Start of Source data

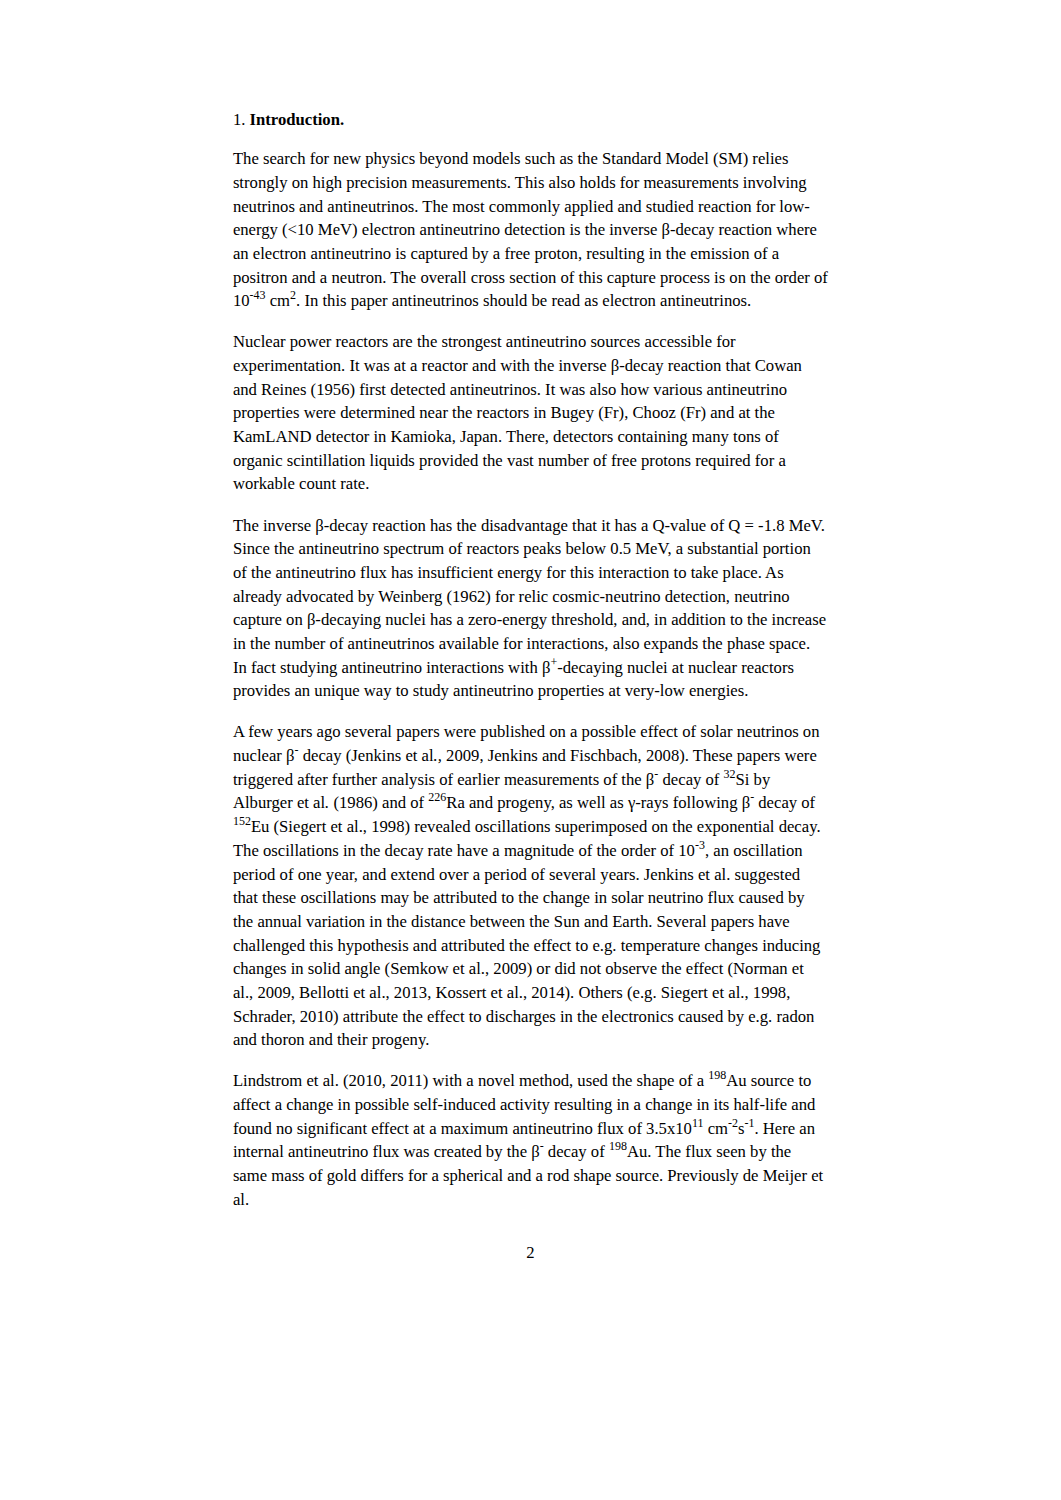1. Introduction.
The search for new physics beyond models such as the Standard Model (SM) relies strongly on high precision measurements. This also holds for measurements involving neutrinos and antineutrinos. The most commonly applied and studied reaction for low-energy (<10 MeV) electron antineutrino detection is the inverse β-decay reaction where an electron antineutrino is captured by a free proton, resulting in the emission of a positron and a neutron. The overall cross section of this capture process is on the order of 10-43 cm2. In this paper antineutrinos should be read as electron antineutrinos.
Nuclear power reactors are the strongest antineutrino sources accessible for experimentation. It was at a reactor and with the inverse β-decay reaction that Cowan and Reines (1956) first detected antineutrinos. It was also how various antineutrino properties were determined near the reactors in Bugey (Fr), Chooz (Fr) and at the KamLAND detector in Kamioka, Japan. There, detectors containing many tons of organic scintillation liquids provided the vast number of free protons required for a workable count rate.
The inverse β-decay reaction has the disadvantage that it has a Q-value of Q = -1.8 MeV. Since the antineutrino spectrum of reactors peaks below 0.5 MeV, a substantial portion of the antineutrino flux has insufficient energy for this interaction to take place. As already advocated by Weinberg (1962) for relic cosmic-neutrino detection, neutrino capture on β-decaying nuclei has a zero-energy threshold, and, in addition to the increase in the number of antineutrinos available for interactions, also expands the phase space. In fact studying antineutrino interactions with β+-decaying nuclei at nuclear reactors provides an unique way to study antineutrino properties at very-low energies.
A few years ago several papers were published on a possible effect of solar neutrinos on nuclear β- decay (Jenkins et al., 2009, Jenkins and Fischbach, 2008). These papers were triggered after further analysis of earlier measurements of the β- decay of 32Si by Alburger et al. (1986) and of 226Ra and progeny, as well as γ-rays following β- decay of 152Eu (Siegert et al., 1998) revealed oscillations superimposed on the exponential decay. The oscillations in the decay rate have a magnitude of the order of 10-3, an oscillation period of one year, and extend over a period of several years. Jenkins et al. suggested that these oscillations may be attributed to the change in solar neutrino flux caused by the annual variation in the distance between the Sun and Earth. Several papers have challenged this hypothesis and attributed the effect to e.g. temperature changes inducing changes in solid angle (Semkow et al., 2009) or did not observe the effect (Norman et al., 2009, Bellotti et al., 2013, Kossert et al., 2014). Others (e.g. Siegert et al., 1998, Schrader, 2010) attribute the effect to discharges in the electronics caused by e.g. radon and thoron and their progeny.
Lindstrom et al. (2010, 2011) with a novel method, used the shape of a 198Au source to affect a change in possible self-induced activity resulting in a change in its half-life and found no significant effect at a maximum antineutrino flux of 3.5x1011 cm-2s-1. Here an internal antineutrino flux was created by the β- decay of 198Au. The flux seen by the same mass of gold differs for a spherical and a rod shape source. Previously de Meijer et al.
2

End of Source data

▶ Problem description
Exactly as written, repeat the lines from the beginning of the entries up to and including the line with "The search for", but not the pictures.

▶ Response to the exercise
1. Introduction.
The search for new physics beyond models such as the Standard Model (SM) relies strongly on high precision measurements. This also holds for measurements involving neutrinos and antineutrinos. The most commonly applied and studied reaction for low-energy (<10 MeV) electron antineutrino detection is the inverse β-decay reaction where an electron antineutrino is captured by a free proton, resulting in the emission of a positron and a neutron. The overall cross section of this capture process is on the order of 10-43 cm2. In this paper antineutrinos should be read as electron antineutrinos.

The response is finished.